Segment Start: STORED DATA

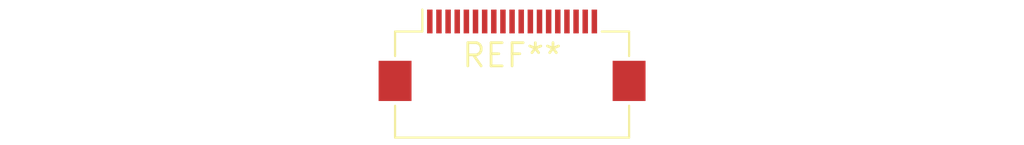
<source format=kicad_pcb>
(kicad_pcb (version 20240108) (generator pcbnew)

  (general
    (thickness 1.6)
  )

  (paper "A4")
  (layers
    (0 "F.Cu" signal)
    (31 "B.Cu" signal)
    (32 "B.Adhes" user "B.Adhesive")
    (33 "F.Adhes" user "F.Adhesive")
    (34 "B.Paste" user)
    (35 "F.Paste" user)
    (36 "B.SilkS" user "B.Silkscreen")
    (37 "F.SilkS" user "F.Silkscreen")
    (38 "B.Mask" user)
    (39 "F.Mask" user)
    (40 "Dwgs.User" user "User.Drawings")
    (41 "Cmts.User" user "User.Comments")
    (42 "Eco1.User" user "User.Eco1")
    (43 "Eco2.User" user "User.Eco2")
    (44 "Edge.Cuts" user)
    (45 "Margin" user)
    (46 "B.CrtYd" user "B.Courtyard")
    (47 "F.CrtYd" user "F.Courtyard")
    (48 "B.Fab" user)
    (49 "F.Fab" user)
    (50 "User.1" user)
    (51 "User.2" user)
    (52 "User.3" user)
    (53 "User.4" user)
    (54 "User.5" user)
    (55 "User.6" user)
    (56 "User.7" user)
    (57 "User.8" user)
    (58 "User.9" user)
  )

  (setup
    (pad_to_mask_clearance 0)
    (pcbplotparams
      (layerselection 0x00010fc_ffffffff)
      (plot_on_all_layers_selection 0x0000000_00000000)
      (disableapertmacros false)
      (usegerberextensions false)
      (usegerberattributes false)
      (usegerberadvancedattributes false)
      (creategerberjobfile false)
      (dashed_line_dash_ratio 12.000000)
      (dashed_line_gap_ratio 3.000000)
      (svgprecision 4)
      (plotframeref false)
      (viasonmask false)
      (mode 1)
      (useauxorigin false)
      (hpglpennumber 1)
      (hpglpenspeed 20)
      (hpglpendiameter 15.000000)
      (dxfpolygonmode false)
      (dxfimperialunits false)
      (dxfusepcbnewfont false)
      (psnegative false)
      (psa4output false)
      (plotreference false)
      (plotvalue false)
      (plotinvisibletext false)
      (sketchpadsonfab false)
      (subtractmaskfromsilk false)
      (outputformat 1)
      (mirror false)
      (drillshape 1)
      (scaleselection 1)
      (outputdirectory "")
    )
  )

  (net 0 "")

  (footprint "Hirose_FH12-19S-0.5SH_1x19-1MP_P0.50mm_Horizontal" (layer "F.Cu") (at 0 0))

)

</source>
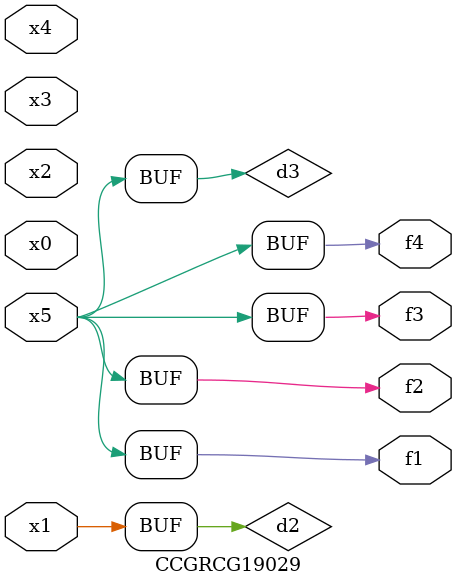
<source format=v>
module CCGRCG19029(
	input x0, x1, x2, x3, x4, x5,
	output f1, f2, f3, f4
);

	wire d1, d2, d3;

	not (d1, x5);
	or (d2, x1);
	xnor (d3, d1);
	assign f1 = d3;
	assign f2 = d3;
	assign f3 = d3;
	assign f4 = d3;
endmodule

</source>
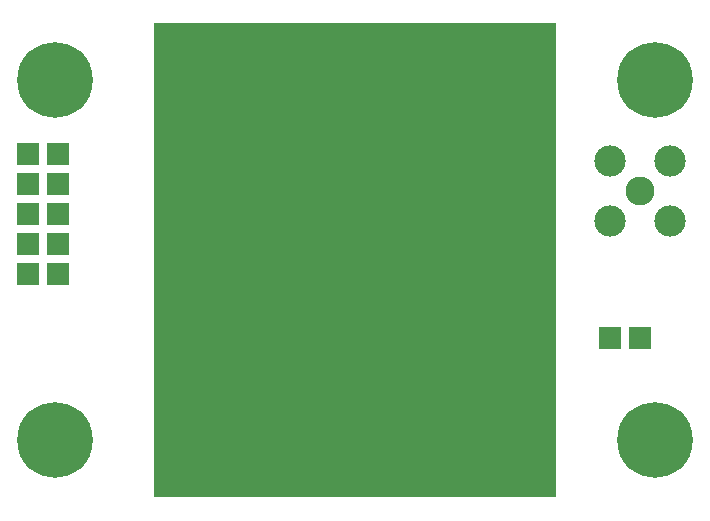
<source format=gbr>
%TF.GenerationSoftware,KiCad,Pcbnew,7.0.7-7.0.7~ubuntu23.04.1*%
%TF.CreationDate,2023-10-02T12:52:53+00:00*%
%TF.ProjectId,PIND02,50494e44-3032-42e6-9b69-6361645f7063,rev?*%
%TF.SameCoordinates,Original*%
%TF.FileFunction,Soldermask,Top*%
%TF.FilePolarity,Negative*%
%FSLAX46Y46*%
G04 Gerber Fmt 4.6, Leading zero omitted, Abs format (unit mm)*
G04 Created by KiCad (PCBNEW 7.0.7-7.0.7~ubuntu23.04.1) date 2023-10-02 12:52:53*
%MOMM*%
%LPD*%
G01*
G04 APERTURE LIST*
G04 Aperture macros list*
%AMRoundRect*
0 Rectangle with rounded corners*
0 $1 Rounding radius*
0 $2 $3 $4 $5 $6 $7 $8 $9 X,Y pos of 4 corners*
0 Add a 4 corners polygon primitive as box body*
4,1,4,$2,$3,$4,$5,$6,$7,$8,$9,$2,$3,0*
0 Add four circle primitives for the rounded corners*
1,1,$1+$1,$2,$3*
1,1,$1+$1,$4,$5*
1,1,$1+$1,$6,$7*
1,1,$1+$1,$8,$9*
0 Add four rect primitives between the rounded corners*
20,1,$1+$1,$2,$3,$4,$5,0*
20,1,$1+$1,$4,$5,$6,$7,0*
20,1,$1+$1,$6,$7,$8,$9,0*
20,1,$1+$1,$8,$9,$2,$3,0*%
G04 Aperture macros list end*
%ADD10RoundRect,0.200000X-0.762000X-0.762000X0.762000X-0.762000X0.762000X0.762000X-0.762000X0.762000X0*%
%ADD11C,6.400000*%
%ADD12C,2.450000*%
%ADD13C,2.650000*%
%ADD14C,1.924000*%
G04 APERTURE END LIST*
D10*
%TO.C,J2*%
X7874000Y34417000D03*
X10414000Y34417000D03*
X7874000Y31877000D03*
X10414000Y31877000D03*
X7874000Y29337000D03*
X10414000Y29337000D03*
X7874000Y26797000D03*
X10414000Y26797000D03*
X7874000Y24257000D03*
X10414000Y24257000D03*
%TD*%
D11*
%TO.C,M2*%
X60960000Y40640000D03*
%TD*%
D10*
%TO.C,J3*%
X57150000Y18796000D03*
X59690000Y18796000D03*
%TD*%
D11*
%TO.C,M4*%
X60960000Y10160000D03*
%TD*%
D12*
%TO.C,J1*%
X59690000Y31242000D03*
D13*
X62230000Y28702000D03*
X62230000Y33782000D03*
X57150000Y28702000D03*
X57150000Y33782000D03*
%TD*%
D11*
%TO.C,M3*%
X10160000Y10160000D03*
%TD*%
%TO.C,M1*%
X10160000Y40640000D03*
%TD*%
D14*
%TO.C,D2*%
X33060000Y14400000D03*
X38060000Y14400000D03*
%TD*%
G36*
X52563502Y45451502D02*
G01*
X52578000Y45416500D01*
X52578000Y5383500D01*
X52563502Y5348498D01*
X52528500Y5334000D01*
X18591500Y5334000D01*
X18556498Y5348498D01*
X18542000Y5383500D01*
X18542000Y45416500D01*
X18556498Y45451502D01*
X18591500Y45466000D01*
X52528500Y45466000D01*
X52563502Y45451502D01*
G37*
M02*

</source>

Segment End: STORED DATA

- **WHAT THIS TASK INVOLVES**
When a line in the listing has the word "assign", return that line.

- **EXERCISE OUTPUT**
	assign f1 = d3;
	assign f2 = d3;
	assign f3 = d3;
	assign f4 = d3;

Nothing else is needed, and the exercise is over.